Since our parents, particularly my mother, was obsessed with Macavity, we took her everywhere. Literally everywhere. When we flew, Macavity would go in a small case that we’d put below the overhead bin. Then, at the airport, we’d sometimes bring a leash because my parents reasoned that Matt and I should walk her around during layovers. "It would've just looked too weird for two adults to be walking around a cat in an airport in the 90s so we let you do it," my Dad said. And yes, this is true.... It would have looked weird for my then forty something father to be walking around a cat on a leash in an airport in the 90s. Children are given much more leeway. We got looks but we were small and cute and well-dressed so people were surprisingly okay with it...
So yes, we took her everywhere we went in the continental United States and, if there was a no pet policy at the hotel, this did not deter us. I believe my parents took no pet policies almost as a challenge. Smuggling Macavity into a four star hotel felt like some sort of high stakes heist to them. It wasn't uncommon for my Mom to say, "OK, so, AFTER Dad and I check in we'll come back down to get you. Then I'll ask for restaurant recommendations from the concierge to distract him and then Dad will ask the front desk about upgrading rooms. And that's when you and Matt will take her in the service elevator in my Louis Vuitton bag." The thing is.... I don't think I'm exaggerating? All of this granular planning was probably quite unnecessary but my mother at least fed off it... It's like they were adrenaline junkies but they didn't get it from skydiving or helicopter skiing............ they got it from smuggling a cat into luxury hotels...........
The most problematic element to all of this was housekeeping. Taking Macavity in and out of the hotel while our rooms were cleaned was always an ordeal. Macavity did not like my mother's Louis Vuitton bag and she hissed and snarled when she was inside it (hence service elevators, which were often unoccupied).

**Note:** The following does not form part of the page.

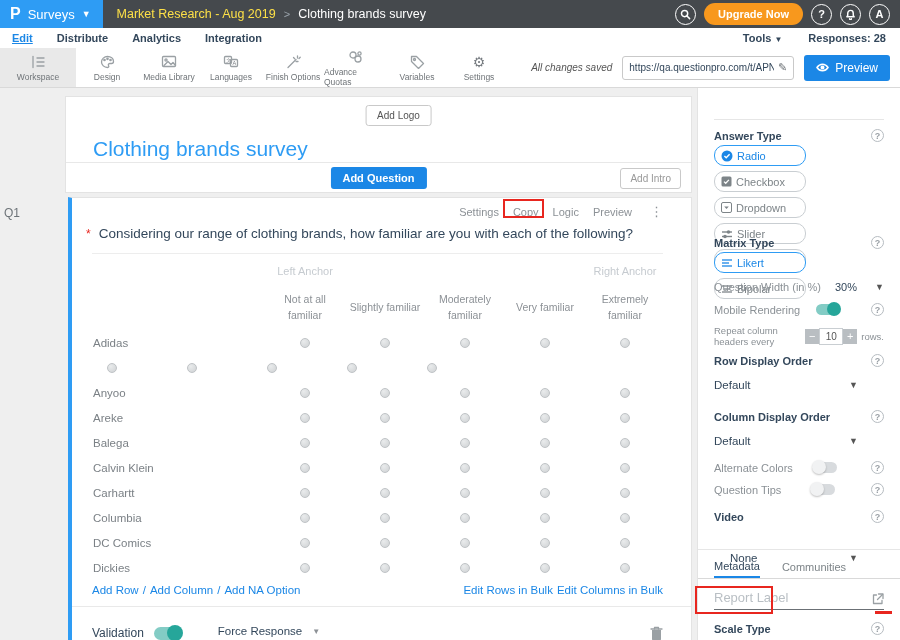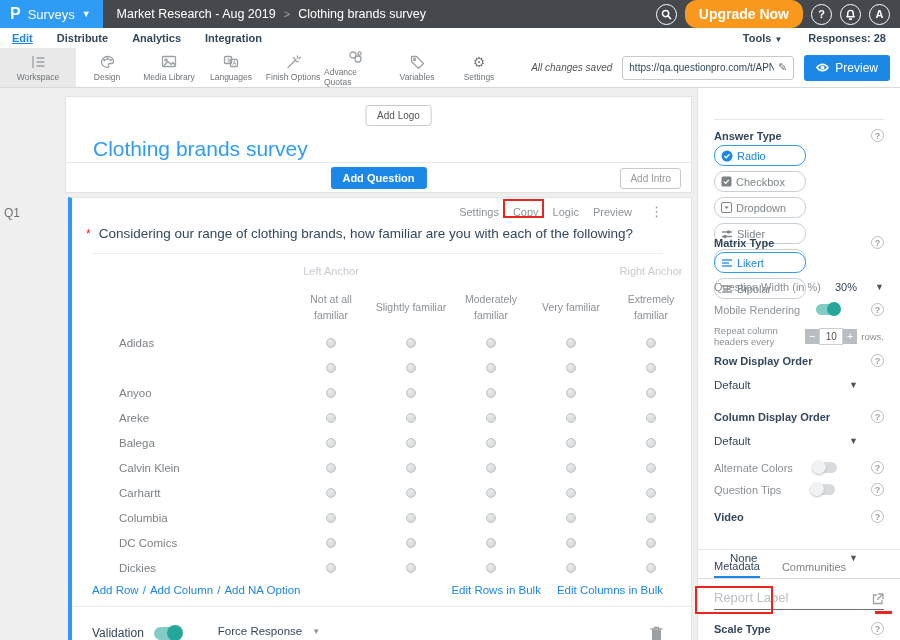"Market Research - Aug 2019" .bc-folder { color: #ffffff -> #fde047 }
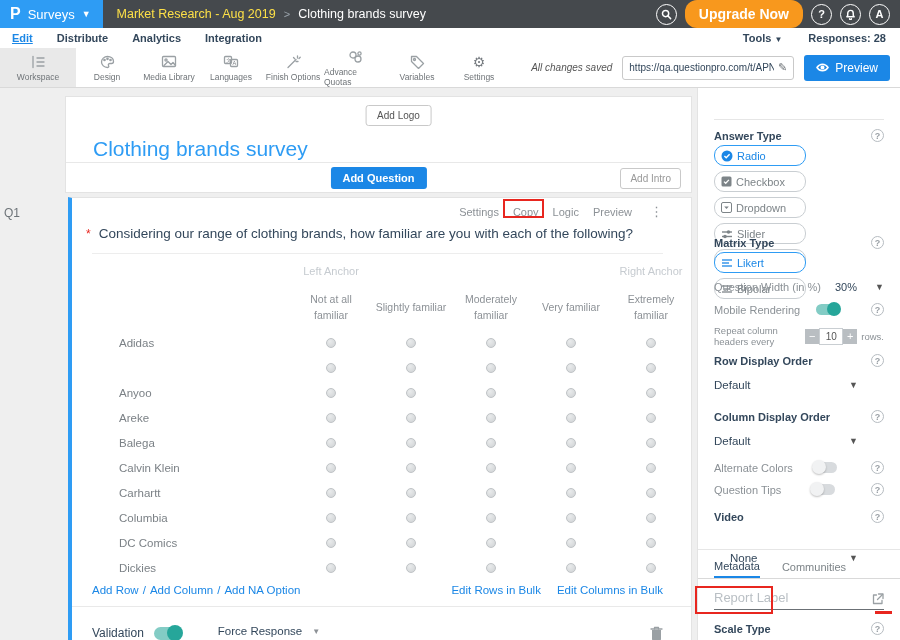"Upgrade Now" .upgrade-btn { font-size: 14px -> 11px; height: 28px -> 22px }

There was one hotel in Carmel called La Playa. Housekeeping came in unannounced, somewhat insistent upon cleaning because it had been so long since we were hiding a cat. There was a bit of back and forth between my mother and housekeeping and then my mother came back to our room and told Matt and me, "They're coming. They're coming now. Hide with her in the closet and make sure she doesn't meow." I often wonder why my father didn’t volunteer as tribute to keep Macavity safe from the cruelties of the La Playa housekeeping service but, realistically, he couldn’t hide in closets with kittens. Like walking kittens through airports, hiding in closets with kittens is really the work of the young. I do remember almost sneezing a few times or sniffling (I was allergic to Macavity) and Matt’s face looking up at me, eyes full of terror. I think we imagined the La Playa management had a boiler room where they incinerated dogs, cats, gerbils, and other dander producing pets they’d found on the premises, violating the laws. To us, La Playa --- or any no pet hotel mind you -- was an authoritarian city state that was intent on ethnically cleansing any beast, whether furry feathered or fowl.
So we stayed still and silent for two hours till the housekeepers left.
This post really dates me btw.... you never saw a cat being walked around an airport in the 90s but I'm sure it happens now. And no pet hotels??? Do those even exist anymore???